Repeat every line of the data below without any change, but leave the pictures out of your answer.

───── Provided entries

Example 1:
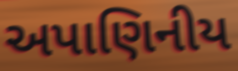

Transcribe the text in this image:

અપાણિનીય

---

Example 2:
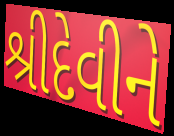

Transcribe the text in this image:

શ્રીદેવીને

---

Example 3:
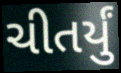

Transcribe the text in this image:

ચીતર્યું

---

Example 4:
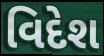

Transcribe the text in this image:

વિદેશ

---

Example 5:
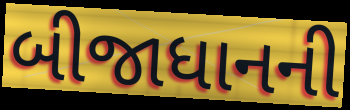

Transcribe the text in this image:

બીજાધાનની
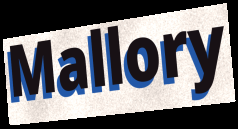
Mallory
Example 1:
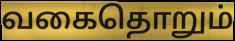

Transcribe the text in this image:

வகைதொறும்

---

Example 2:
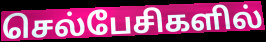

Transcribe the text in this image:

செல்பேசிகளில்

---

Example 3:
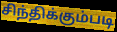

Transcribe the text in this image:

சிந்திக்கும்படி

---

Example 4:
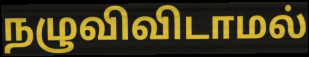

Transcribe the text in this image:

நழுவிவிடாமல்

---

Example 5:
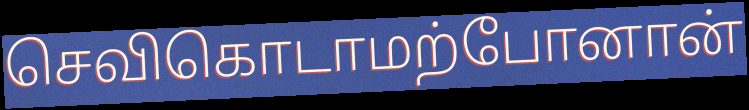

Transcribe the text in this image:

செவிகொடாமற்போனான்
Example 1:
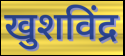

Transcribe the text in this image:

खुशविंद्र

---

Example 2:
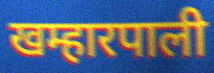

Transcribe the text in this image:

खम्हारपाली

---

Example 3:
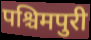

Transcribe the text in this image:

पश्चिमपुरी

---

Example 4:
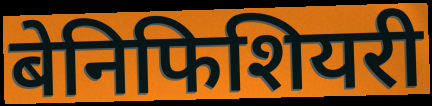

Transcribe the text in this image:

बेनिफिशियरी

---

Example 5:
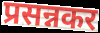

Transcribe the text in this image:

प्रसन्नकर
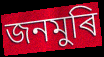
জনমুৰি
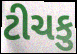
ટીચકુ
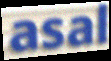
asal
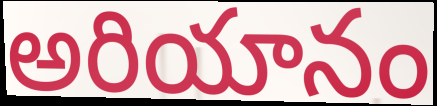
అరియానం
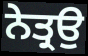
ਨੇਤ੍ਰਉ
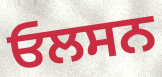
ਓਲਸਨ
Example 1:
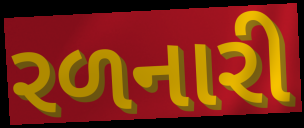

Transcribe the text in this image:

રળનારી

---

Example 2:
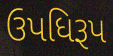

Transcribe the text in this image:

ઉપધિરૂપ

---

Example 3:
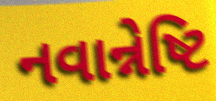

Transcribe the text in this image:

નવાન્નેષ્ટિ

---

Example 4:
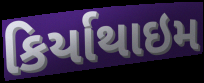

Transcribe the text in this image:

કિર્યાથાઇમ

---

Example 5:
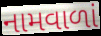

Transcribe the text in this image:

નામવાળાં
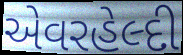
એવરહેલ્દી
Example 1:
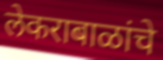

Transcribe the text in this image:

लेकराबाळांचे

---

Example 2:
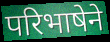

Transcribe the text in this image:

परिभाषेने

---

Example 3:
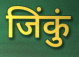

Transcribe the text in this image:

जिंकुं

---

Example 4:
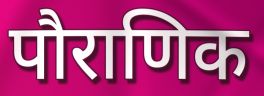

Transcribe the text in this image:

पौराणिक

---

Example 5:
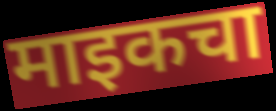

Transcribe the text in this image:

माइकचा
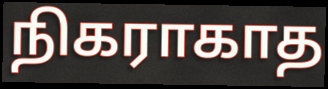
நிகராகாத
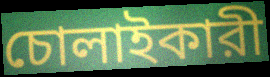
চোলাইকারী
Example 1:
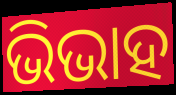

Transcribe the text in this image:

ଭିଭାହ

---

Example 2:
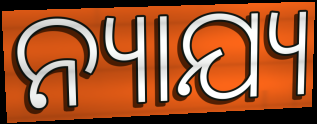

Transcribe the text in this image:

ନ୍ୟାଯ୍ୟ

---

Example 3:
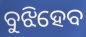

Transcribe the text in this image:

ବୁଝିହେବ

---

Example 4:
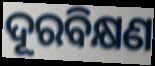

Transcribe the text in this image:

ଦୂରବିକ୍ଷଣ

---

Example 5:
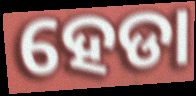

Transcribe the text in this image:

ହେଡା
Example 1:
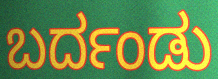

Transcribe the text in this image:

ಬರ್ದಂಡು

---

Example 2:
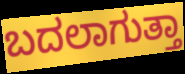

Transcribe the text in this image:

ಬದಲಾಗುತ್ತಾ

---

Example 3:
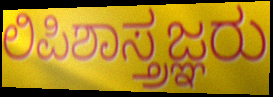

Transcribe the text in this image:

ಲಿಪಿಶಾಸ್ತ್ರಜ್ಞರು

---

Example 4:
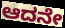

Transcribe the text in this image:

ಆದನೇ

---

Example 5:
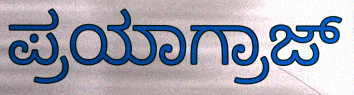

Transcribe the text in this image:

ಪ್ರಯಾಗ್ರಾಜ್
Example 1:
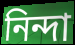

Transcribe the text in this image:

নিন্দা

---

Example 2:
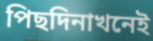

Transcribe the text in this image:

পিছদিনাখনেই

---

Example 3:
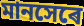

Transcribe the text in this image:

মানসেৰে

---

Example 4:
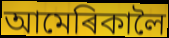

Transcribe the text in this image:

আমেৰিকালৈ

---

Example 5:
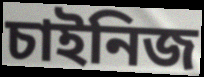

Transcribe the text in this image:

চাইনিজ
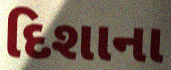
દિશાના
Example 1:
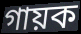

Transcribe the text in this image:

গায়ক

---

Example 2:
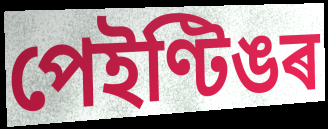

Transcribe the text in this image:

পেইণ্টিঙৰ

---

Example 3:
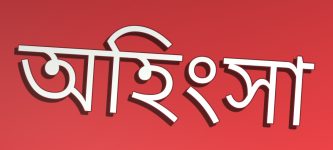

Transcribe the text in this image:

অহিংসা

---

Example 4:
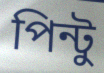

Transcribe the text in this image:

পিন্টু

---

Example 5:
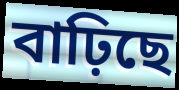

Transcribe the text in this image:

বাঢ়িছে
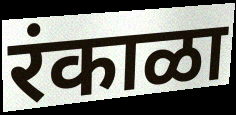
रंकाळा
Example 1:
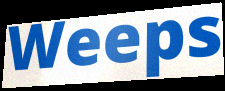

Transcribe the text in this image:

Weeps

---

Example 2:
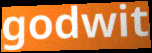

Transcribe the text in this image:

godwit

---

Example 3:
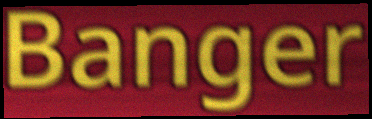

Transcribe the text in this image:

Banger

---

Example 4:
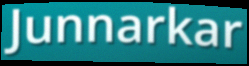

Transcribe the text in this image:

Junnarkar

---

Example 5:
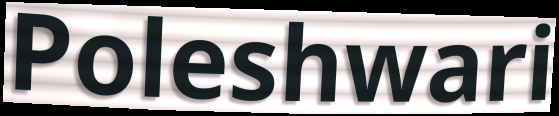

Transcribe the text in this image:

──────────

* Exercise solution
Example 1:

Transcribe the text in this image:

અપાણિનીય

---

Example 2:

Transcribe the text in this image:

શ્રીદેવીને

---

Example 3:

Transcribe the text in this image:

ચીતર્યું

---

Example 4:

Transcribe the text in this image:

વિદેશ

---

Example 5:

Transcribe the text in this image:

બીજાધાનની
Mallory
Example 1:

Transcribe the text in this image:

வகைதொறும்

---

Example 2:

Transcribe the text in this image:

செல்பேசிகளில்

---

Example 3:

Transcribe the text in this image:

சிந்திக்கும்படி

---

Example 4:

Transcribe the text in this image:

நழுவிவிடாமல்

---

Example 5:

Transcribe the text in this image:

செவிகொடாமற்போனான்
Example 1:

Transcribe the text in this image:

खुशविंद्र

---

Example 2:

Transcribe the text in this image:

खम्हारपाली

---

Example 3:

Transcribe the text in this image:

पश्चिमपुरी

---

Example 4:

Transcribe the text in this image:

बेनिफिशियरी

---

Example 5:

Transcribe the text in this image:

प्रसन्नकर
জনমুৰি
ટીચકુ
asal
అరియానం
ਨੇਤ੍ਰਉ
ਓਲਸਨ
Example 1:

Transcribe the text in this image:

રળનારી

---

Example 2:

Transcribe the text in this image:

ઉપધિરૂપ

---

Example 3:

Transcribe the text in this image:

નવાન્નેષ્ટિ

---

Example 4:

Transcribe the text in this image:

કિર્યાથાઇમ

---

Example 5:

Transcribe the text in this image:

નામવાળાં
એવરહેલ્દી
Example 1:

Transcribe the text in this image:

लेकराबाळांचे

---

Example 2:

Transcribe the text in this image:

परिभाषेने

---

Example 3:

Transcribe the text in this image:

जिंकुं

---

Example 4:

Transcribe the text in this image:

पौराणिक

---

Example 5:

Transcribe the text in this image:

माइकचा
நிகராகாத
চোলাইকারী
Example 1:

Transcribe the text in this image:

ଭିଭାହ

---

Example 2:

Transcribe the text in this image:

ନ୍ୟାଯ୍ୟ

---

Example 3:

Transcribe the text in this image:

ବୁଝିହେବ

---

Example 4:

Transcribe the text in this image:

ଦୂରବିକ୍ଷଣ

---

Example 5:

Transcribe the text in this image:

ହେଡା
Example 1:

Transcribe the text in this image:

ಬರ್ದಂಡು

---

Example 2:

Transcribe the text in this image:

ಬದಲಾಗುತ್ತಾ

---

Example 3:

Transcribe the text in this image:

ಲಿಪಿಶಾಸ್ತ್ರಜ್ಞರು

---

Example 4:

Transcribe the text in this image:

ಆದನೇ

---

Example 5:

Transcribe the text in this image:

ಪ್ರಯಾಗ್ರಾಜ್
Example 1:

Transcribe the text in this image:

নিন্দা

---

Example 2:

Transcribe the text in this image:

পিছদিনাখনেই

---

Example 3:

Transcribe the text in this image:

মানসেৰে

---

Example 4:

Transcribe the text in this image:

আমেৰিকালৈ

---

Example 5:

Transcribe the text in this image:

চাইনিজ
દિશાના
Example 1:

Transcribe the text in this image:

গায়ক

---

Example 2:

Transcribe the text in this image:

পেইণ্টিঙৰ

---

Example 3:

Transcribe the text in this image:

অহিংসা

---

Example 4:

Transcribe the text in this image:

পিন্টু

---

Example 5:

Transcribe the text in this image:

বাঢ়িছে
रंकाळा
Example 1:

Transcribe the text in this image:

Weeps

---

Example 2:

Transcribe the text in this image:

godwit

---

Example 3:

Transcribe the text in this image:

Banger

---

Example 4:

Transcribe the text in this image:

Junnarkar

---

Example 5:

Transcribe the text in this image:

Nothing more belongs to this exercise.